Zooming into Microplastics 

Immersing visitors in the world of microplastics

An immersive exhibit experience proposal about environmental changes and inspiring visitors to make a change

4 weeks, solo project, 2021



Create a temporary exhibition featuring an issue. Consider how technology can augment content, increase learning and/or make the museum experience more interactive.

Hover your mouse over this to see how the floor moves around you. This may not properly scale on mobile devices. 

Walkthrough video

The visitor journey

As a visitor enters the exhibit, the lighting changes drastically as they enter this immersive and isolated space, priming them to inquire and to observe. Visitors also notice that ground has a moving river that guides them to see the source of microplastics in the ocean. Although not pictured here, the river flows around visitors and obstacles touching the ground.

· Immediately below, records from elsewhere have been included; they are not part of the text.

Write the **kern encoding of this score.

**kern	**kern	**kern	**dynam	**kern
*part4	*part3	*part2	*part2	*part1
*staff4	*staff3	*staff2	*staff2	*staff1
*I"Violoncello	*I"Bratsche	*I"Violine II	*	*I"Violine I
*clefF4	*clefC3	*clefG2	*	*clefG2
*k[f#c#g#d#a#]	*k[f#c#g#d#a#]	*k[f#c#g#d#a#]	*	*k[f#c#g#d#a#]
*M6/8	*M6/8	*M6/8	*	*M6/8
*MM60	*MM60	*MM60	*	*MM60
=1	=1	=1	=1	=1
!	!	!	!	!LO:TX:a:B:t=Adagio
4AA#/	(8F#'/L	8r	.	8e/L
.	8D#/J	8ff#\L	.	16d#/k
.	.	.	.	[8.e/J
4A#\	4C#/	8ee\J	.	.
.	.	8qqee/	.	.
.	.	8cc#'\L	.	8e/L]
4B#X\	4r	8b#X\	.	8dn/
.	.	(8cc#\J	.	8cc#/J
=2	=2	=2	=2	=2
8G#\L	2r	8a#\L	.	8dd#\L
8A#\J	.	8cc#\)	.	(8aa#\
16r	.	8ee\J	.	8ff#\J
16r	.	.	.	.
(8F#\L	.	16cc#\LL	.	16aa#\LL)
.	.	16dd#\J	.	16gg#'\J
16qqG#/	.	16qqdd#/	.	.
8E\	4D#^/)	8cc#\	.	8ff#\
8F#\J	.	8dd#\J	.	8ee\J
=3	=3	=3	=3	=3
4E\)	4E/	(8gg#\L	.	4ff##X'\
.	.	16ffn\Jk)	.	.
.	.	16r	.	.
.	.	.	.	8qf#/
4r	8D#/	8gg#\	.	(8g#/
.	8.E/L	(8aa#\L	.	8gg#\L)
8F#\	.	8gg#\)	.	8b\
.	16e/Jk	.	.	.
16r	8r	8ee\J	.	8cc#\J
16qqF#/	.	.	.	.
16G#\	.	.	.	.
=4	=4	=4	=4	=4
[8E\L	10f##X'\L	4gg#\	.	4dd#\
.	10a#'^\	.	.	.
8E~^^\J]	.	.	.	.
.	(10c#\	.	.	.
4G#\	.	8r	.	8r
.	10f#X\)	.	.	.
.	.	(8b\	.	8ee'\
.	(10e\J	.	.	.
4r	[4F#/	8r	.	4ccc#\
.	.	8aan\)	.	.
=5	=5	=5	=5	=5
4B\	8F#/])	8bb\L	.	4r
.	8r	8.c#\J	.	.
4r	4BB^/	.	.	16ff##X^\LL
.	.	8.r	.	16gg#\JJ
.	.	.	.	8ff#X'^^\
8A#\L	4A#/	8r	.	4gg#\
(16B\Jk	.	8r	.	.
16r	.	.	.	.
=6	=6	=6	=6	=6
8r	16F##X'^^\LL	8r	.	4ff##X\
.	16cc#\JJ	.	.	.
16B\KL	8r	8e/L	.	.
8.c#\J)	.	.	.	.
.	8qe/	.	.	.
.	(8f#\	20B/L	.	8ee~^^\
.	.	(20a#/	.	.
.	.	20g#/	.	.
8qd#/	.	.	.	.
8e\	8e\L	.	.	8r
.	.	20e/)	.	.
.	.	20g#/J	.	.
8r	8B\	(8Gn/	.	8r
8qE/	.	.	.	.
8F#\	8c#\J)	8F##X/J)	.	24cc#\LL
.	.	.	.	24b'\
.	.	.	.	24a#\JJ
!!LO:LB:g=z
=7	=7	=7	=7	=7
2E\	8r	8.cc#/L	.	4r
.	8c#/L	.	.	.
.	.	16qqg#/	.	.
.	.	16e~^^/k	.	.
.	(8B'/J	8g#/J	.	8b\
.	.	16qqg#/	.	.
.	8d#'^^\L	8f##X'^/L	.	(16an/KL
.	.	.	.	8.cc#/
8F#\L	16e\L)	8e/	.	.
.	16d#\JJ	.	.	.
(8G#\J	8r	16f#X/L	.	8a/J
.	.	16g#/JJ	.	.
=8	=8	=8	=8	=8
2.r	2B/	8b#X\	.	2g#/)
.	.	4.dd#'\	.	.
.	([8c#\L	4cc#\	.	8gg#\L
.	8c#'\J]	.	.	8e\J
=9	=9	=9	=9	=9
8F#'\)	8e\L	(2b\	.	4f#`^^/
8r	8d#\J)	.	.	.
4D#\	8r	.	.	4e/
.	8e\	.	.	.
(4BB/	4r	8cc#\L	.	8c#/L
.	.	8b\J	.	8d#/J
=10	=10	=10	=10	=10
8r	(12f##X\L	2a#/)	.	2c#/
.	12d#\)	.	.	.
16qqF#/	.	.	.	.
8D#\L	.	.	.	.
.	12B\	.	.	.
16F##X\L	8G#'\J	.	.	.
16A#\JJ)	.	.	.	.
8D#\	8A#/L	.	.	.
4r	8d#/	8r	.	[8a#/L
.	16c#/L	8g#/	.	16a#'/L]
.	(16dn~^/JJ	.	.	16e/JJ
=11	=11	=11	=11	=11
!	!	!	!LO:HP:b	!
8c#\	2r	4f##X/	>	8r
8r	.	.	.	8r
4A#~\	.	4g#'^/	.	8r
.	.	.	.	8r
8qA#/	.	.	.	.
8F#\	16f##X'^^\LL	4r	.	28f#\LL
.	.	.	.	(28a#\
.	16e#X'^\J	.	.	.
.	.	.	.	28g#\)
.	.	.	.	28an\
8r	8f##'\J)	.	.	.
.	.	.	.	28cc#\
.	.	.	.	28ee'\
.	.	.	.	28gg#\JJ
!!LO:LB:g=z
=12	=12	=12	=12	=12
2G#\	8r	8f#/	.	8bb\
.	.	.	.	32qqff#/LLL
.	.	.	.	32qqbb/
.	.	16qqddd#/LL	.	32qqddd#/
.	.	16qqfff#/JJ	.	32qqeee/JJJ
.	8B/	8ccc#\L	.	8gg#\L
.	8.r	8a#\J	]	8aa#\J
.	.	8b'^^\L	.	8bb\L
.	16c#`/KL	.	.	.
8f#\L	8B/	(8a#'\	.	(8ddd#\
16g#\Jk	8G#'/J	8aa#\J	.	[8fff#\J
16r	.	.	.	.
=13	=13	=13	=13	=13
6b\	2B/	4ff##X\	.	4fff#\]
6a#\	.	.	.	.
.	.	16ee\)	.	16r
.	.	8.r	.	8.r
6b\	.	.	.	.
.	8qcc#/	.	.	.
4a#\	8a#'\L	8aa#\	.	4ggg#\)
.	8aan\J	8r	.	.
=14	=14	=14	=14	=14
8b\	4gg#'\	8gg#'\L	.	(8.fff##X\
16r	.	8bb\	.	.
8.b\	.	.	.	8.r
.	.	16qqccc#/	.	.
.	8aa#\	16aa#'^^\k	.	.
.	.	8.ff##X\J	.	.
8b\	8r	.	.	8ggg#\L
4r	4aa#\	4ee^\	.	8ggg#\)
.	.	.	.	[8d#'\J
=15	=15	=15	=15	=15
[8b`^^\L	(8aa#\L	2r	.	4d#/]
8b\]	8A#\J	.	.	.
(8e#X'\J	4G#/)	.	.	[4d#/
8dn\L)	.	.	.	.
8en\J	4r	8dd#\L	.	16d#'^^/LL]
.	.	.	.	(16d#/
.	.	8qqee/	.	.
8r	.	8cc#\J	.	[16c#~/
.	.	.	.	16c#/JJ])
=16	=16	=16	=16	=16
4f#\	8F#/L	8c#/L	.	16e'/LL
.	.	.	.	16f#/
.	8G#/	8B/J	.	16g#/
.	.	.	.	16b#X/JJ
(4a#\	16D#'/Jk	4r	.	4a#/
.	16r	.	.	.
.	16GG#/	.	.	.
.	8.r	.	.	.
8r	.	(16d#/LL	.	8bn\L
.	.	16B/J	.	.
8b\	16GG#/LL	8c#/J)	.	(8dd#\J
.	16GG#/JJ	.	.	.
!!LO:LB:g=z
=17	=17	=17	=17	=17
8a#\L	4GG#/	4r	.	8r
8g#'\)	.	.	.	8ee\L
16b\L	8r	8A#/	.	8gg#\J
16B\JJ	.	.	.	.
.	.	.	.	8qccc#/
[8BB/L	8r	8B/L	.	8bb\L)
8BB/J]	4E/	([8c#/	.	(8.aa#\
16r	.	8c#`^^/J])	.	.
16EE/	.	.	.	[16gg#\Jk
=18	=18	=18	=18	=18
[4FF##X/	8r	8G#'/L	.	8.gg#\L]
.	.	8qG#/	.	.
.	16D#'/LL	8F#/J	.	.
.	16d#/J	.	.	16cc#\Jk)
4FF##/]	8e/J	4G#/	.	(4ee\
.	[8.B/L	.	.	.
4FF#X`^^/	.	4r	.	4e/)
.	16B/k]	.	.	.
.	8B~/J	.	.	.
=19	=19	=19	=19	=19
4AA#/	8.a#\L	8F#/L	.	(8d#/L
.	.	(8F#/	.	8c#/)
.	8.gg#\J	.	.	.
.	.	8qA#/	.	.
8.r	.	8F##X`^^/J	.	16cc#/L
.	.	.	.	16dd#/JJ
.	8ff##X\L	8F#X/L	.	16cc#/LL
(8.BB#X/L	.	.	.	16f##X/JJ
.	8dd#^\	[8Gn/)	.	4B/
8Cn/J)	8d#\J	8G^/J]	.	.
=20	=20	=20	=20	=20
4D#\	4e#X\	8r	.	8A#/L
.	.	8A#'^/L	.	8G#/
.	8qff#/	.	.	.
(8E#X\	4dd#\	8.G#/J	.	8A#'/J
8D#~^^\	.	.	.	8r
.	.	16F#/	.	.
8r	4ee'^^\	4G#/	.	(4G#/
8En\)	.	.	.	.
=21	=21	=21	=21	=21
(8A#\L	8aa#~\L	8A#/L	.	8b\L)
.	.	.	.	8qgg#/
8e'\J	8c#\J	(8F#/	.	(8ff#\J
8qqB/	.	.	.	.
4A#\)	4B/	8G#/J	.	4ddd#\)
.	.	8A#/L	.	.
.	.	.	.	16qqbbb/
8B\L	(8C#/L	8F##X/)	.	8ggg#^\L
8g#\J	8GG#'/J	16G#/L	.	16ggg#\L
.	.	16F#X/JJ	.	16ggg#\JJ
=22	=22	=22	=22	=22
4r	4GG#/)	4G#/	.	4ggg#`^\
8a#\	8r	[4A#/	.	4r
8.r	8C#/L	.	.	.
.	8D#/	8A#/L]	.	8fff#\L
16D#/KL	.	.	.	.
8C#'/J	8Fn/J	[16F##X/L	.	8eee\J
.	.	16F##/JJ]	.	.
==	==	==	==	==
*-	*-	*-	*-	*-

As visitors walk further, they’ll see a brief introduction that contextualizes the exhibit for them. It is slightly lifted off the ground to create a more open area.

Interactive Floor
The ground moves around the footprint of the microscope, further indicating to visitors that the microscope can be moved. The area around the microscope provides a preview of how a microscope moves around– it builds a spatial relationship between the water around it and the hidden microplastics inside.

Feel free to play with the interactive floor simulation here.

Observing Effects
As viewers move around large coasting microscopes, they see reveal different scales in magnitude of microplastics as they move upstream. At one place, a viewer would see the smallest microplastics using Raman Spectroscopy. Moving forward, they would see plastics smaller than the width of a human hair under a high-powered microscope. At the the very top, they can see lower-powered magnifications of larger plastics.

Tangible Objects
At the back of the exhibit, visitors see the firsthand products that cause microplastic pollution. Text that is in front of the tangible projects explain individual mechanisms of plastic breakdown and discuss major corporate and political entities that are responsible for these products.  

Commiting to Change
Finally, viewers at this point likely want to know how to make a meaningful impact. However, I wanted to disregard common practices of offsetting blame on companies producing waste to an individual.

With knowledge of the companies, practices, and objects that cause microplastic pollution, visitors can commit to change by writing on a wall with a post-it note. By seeing the collective actions of other visitors, the existing paradigm of individual blame for pollution changes in context.